#### EXERCISE INSTRUCTIONS
Go through the records below line by line, counting those that contain the word "LIST"; answer with the count only.

#### DATA FOR REVIEW
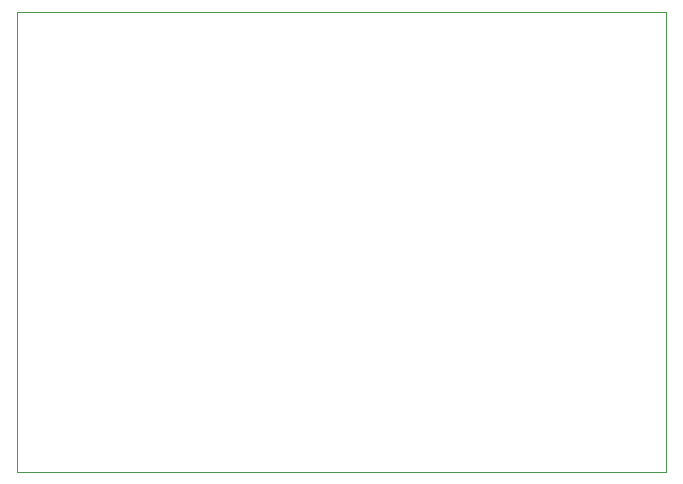
<source format=gbr>
%TF.GenerationSoftware,KiCad,Pcbnew,9.0.7*%
%TF.CreationDate,2026-02-03T13:50:29+02:00*%
%TF.ProjectId,TempMe_pcb,54656d70-4d65-45f7-9063-622e6b696361,0*%
%TF.SameCoordinates,Original*%
%TF.FileFunction,Profile,NP*%
%FSLAX46Y46*%
G04 Gerber Fmt 4.6, Leading zero omitted, Abs format (unit mm)*
G04 Created by KiCad (PCBNEW 9.0.7) date 2026-02-03 13:50:29*
%MOMM*%
%LPD*%
G01*
G04 APERTURE LIST*
%TA.AperFunction,Profile*%
%ADD10C,0.050000*%
%TD*%
G04 APERTURE END LIST*
D10*
X114000000Y-87000000D02*
X169000000Y-87000000D01*
X169000000Y-126000000D01*
X114000000Y-126000000D01*
X114000000Y-87000000D01*
M02*

</source>
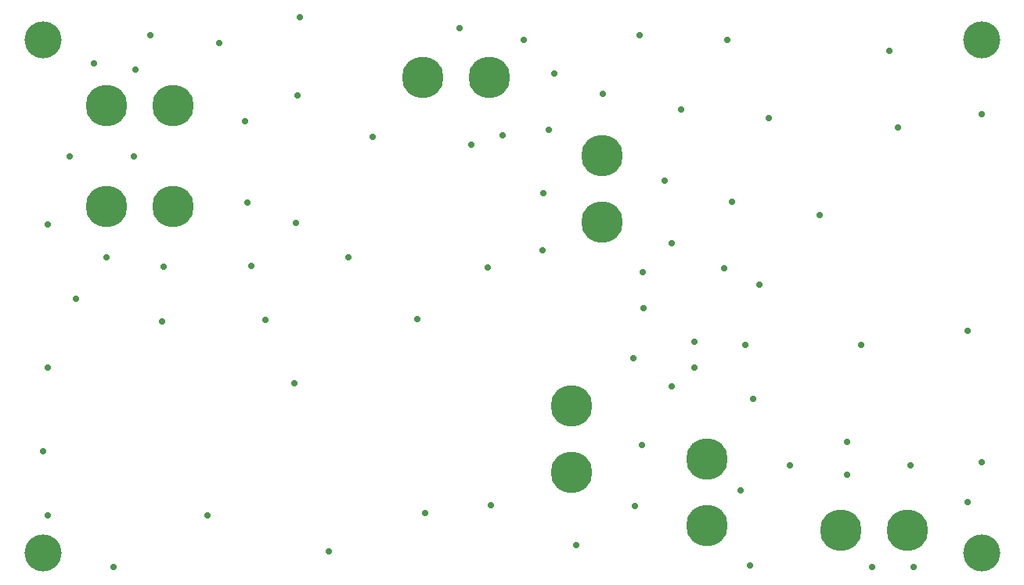
<source format=gbr>
%TF.GenerationSoftware,Altium Limited,Altium Designer,19.1.8 (144)*%
G04 Layer_Color=0*
%FSLAX26Y26*%
%MOIN*%
%TF.FileFunction,Plated,1,2,PTH,Drill*%
%TF.Part,Single*%
G01*
G75*
%TA.AperFunction,ComponentDrill*%
%ADD54C,0.177165*%
%ADD55C,0.177165*%
%TA.AperFunction,OtherDrill,Free Pad (157.48mil,2342.52mil)*%
%ADD56C,0.157480*%
%TA.AperFunction,OtherDrill,Free Pad (157.48mil,157.48mil)*%
%ADD57C,0.157480*%
%TA.AperFunction,OtherDrill,Free Pad (4153.543mil,157.48mil)*%
%ADD58C,0.157480*%
%TA.AperFunction,OtherDrill,Free Pad (4153.543mil,2342.52mil)*%
%ADD59C,0.157480*%
%TA.AperFunction,ViaDrill,NotFilled*%
%ADD60C,0.027992*%
%ADD61C,0.028000*%
D54*
X2539370Y1850394D02*
D03*
Y1566929D02*
D03*
X2409449Y498031D02*
D03*
Y781496D02*
D03*
X2984252Y272638D02*
D03*
Y556102D02*
D03*
D55*
X429134Y2062008D02*
D03*
X712598D02*
D03*
X2058071Y2184055D02*
D03*
X1774606D02*
D03*
X429134Y1632874D02*
D03*
X712598D02*
D03*
X3838583Y251969D02*
D03*
X3555118D02*
D03*
D56*
X157480Y2342520D02*
D03*
D57*
Y157480D02*
D03*
D58*
X4153543D02*
D03*
D59*
Y2342520D02*
D03*
D60*
X374016Y2244095D02*
D03*
X3464567Y1594488D02*
D03*
X1240158Y2106299D02*
D03*
X177165Y1555118D02*
D03*
Y944882D02*
D03*
X157480Y590551D02*
D03*
X2115157Y1936024D02*
D03*
X1931102Y2393701D02*
D03*
X2335630Y2199803D02*
D03*
X1027559Y1648622D02*
D03*
X1234252Y1562008D02*
D03*
X1562008Y1930118D02*
D03*
X1981299Y1895669D02*
D03*
X2050197Y1373032D02*
D03*
X1375984Y162402D02*
D03*
X1228347Y878937D02*
D03*
X857284Y315945D02*
D03*
X456693Y95472D02*
D03*
X298228Y1239173D02*
D03*
X545276Y1845472D02*
D03*
X552165Y2217520D02*
D03*
X270669Y1847441D02*
D03*
X616142Y2363189D02*
D03*
X2287402Y1688976D02*
D03*
X3864173Y94488D02*
D03*
X4094488Y373031D02*
D03*
X179134Y315945D02*
D03*
X1105315Y1150591D02*
D03*
X1752953Y1153543D02*
D03*
X2804134Y1744094D02*
D03*
X3181102Y812992D02*
D03*
X3582677Y488189D02*
D03*
X3338583Y530512D02*
D03*
X3128937Y424213D02*
D03*
X3687992Y95472D02*
D03*
X4156496Y541339D02*
D03*
X3850394Y528543D02*
D03*
X3168307Y102362D02*
D03*
X1785433Y324803D02*
D03*
X2065945Y360236D02*
D03*
X2706693Y615158D02*
D03*
X2678150Y357284D02*
D03*
X2429134Y187992D02*
D03*
X2540354Y2113189D02*
D03*
X2311024Y1959646D02*
D03*
X427165Y1417323D02*
D03*
X908465Y2328740D02*
D03*
X1252953Y2440945D02*
D03*
X2204724Y2342520D02*
D03*
X1456693Y1417323D02*
D03*
X2285433Y1445866D02*
D03*
X2696850Y2362205D02*
D03*
X3070866Y2342520D02*
D03*
X3761811Y2295276D02*
D03*
X4153543Y2027559D02*
D03*
X2874016Y2047244D02*
D03*
X3248032Y2007874D02*
D03*
X3090551Y1653543D02*
D03*
X3799213Y1968504D02*
D03*
X4094488Y1102362D02*
D03*
X3641732Y1043307D02*
D03*
X2672244Y985236D02*
D03*
X2834646Y866142D02*
D03*
X2933071Y944882D02*
D03*
Y1056102D02*
D03*
X3149606Y1043307D02*
D03*
X3208661Y1299213D02*
D03*
X2834646Y1476378D02*
D03*
X2710630Y1351378D02*
D03*
X2716535Y1200787D02*
D03*
X670276Y1376968D02*
D03*
X1043307Y1377953D02*
D03*
X664370Y1142716D02*
D03*
X1017717Y1997047D02*
D03*
D61*
X3582677Y628937D02*
D03*
X3058189Y1368740D02*
D03*
%TF.MD5,95ddc67b3e37f895b56a914bea91f09d*%
M02*

</source>
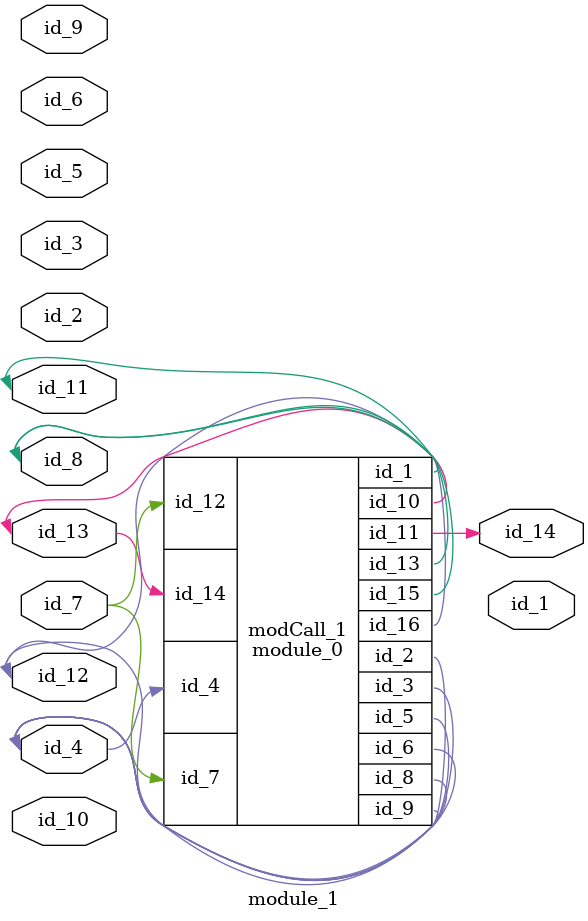
<source format=v>
module module_0 (
    id_1,
    id_2,
    id_3,
    id_4,
    id_5,
    id_6,
    id_7,
    id_8,
    id_9,
    id_10,
    id_11,
    id_12,
    id_13,
    id_14,
    id_15,
    id_16
);
  inout wire id_16;
  inout wire id_15;
  input wire id_14;
  inout wire id_13;
  input wire id_12;
  output wire id_11;
  inout wire id_10;
  output wire id_9;
  output wire id_8;
  input wire id_7;
  output wire id_6;
  output wire id_5;
  input wire id_4;
  inout wire id_3;
  output wire id_2;
  output wire id_1;
  wire id_17;
  wor  id_18 = 1 == 1;
  wire id_19;
  wire  id_20  ,  id_21  ,  id_22  ,  id_23  ,  id_24  ,  id_25  ,  id_26  ,  id_27  ,  id_28  ,  id_29  ,  id_30  ,  id_31  ,  id_32  ,  id_33  ,  id_34  ,  id_35  ,  id_36  ,  id_37  ;
endmodule
module module_1 (
    id_1,
    id_2,
    id_3,
    id_4,
    id_5,
    id_6,
    id_7,
    id_8,
    id_9,
    id_10,
    id_11,
    id_12,
    id_13,
    id_14
);
  output wire id_14;
  inout wire id_13;
  inout wire id_12;
  inout wire id_11;
  input wire id_10;
  input wire id_9;
  inout wire id_8;
  input wire id_7;
  inout wire id_6;
  inout wire id_5;
  inout wire id_4;
  input wire id_3;
  inout wire id_2;
  output wire id_1;
  wire id_15 = ($realtime ? id_11 : -1);
  module_0 modCall_1 (
      id_8,
      id_12,
      id_4,
      id_4,
      id_4,
      id_4,
      id_7,
      id_4,
      id_4,
      id_13,
      id_14,
      id_7,
      id_11,
      id_13,
      id_8,
      id_12
  );
endmodule

</source>
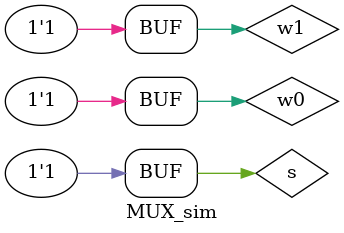
<source format=v>
`timescale 1ns / 1ps


module MUX_sim;

reg w0;
reg w1; 
reg s;
wire f;

MUX2_1 uut(w0, w1, s, f);

initial begin  //don't forget this in a sim

    w0 = 0; w1 = 0; s = 0;
    #1 w0 = 0; w1 = 0; s = 1;
    #1 w0 = 0; w1 = 1; s = 0;
    #1 w0 = 0; w1 = 1; s = 1;
    #1 w0 = 1; w1 = 0; s = 0;
    #1 w0 = 1; w1 = 0; s = 1;
    #1 w0 = 1; w1 = 1; s = 0;
    #1 w0 = 1; w1 = 1; s = 1;

end     //don't forget this in a sim

endmodule

</source>
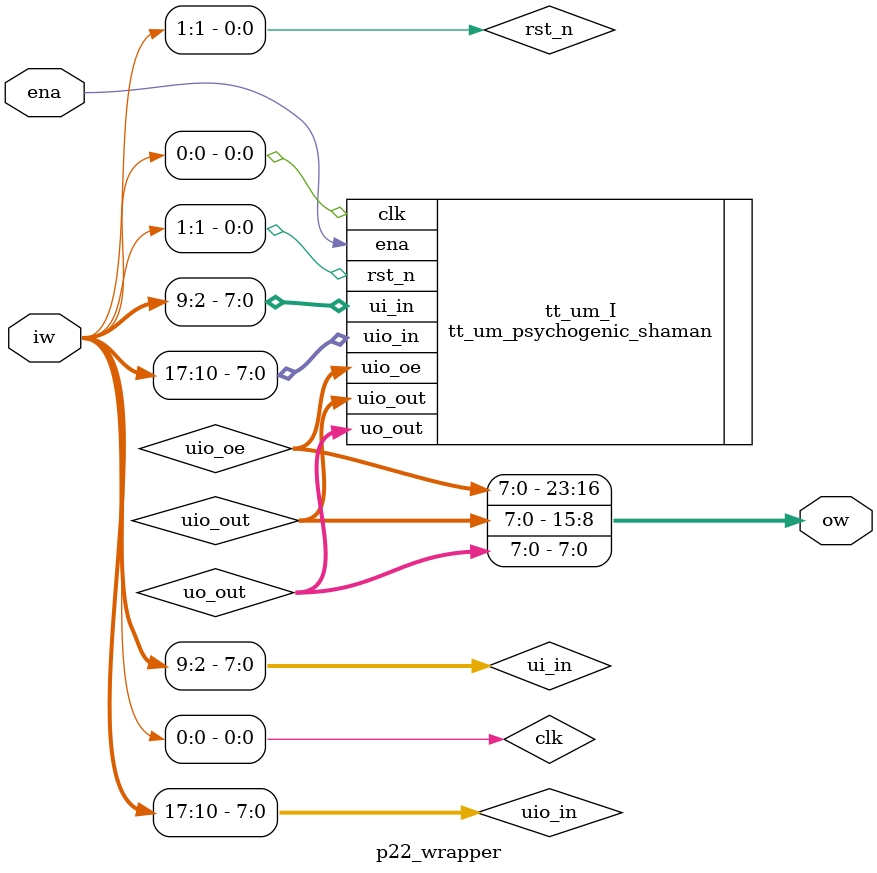
<source format=v>
`default_nettype none

module p22_wrapper (
  input wire ena,
  input wire [17:0] iw,
  output wire [23:0] ow
);

wire [7:0] uio_in;
wire [7:0] uio_out;
wire [7:0] uio_oe;
wire [7:0] uo_out;
wire [7:0] ui_in;
wire clk;
wire rst_n;

assign { uio_in, ui_in, rst_n, clk} = iw;
assign ow = { uio_oe, uio_out, uo_out };

tt_um_psychogenic_shaman tt_um_I (
  .uio_in  (uio_in),
  .uio_out (uio_out),
  .uio_oe  (uio_oe),
  .uo_out  (uo_out),
  .ui_in   (ui_in),
  .ena     (ena),
  .clk     (clk),
  .rst_n   (rst_n)
);

endmodule

</source>
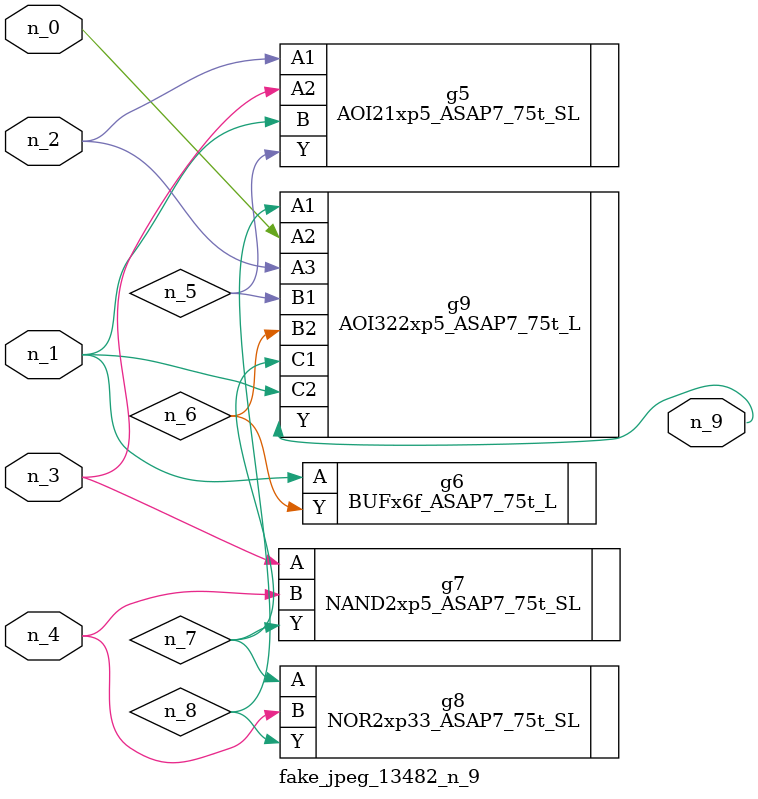
<source format=v>
module fake_jpeg_13482_n_9 (n_3, n_2, n_1, n_0, n_4, n_9);

input n_3;
input n_2;
input n_1;
input n_0;
input n_4;

output n_9;

wire n_8;
wire n_6;
wire n_5;
wire n_7;

AOI21xp5_ASAP7_75t_SL g5 ( 
.A1(n_2),
.A2(n_3),
.B(n_1),
.Y(n_5)
);

BUFx6f_ASAP7_75t_L g6 ( 
.A(n_1),
.Y(n_6)
);

NAND2xp5_ASAP7_75t_SL g7 ( 
.A(n_3),
.B(n_4),
.Y(n_7)
);

NOR2xp33_ASAP7_75t_SL g8 ( 
.A(n_7),
.B(n_4),
.Y(n_8)
);

AOI322xp5_ASAP7_75t_L g9 ( 
.A1(n_8),
.A2(n_0),
.A3(n_2),
.B1(n_5),
.B2(n_6),
.C1(n_7),
.C2(n_1),
.Y(n_9)
);


endmodule
</source>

#### PROBLEM SOLUTION
2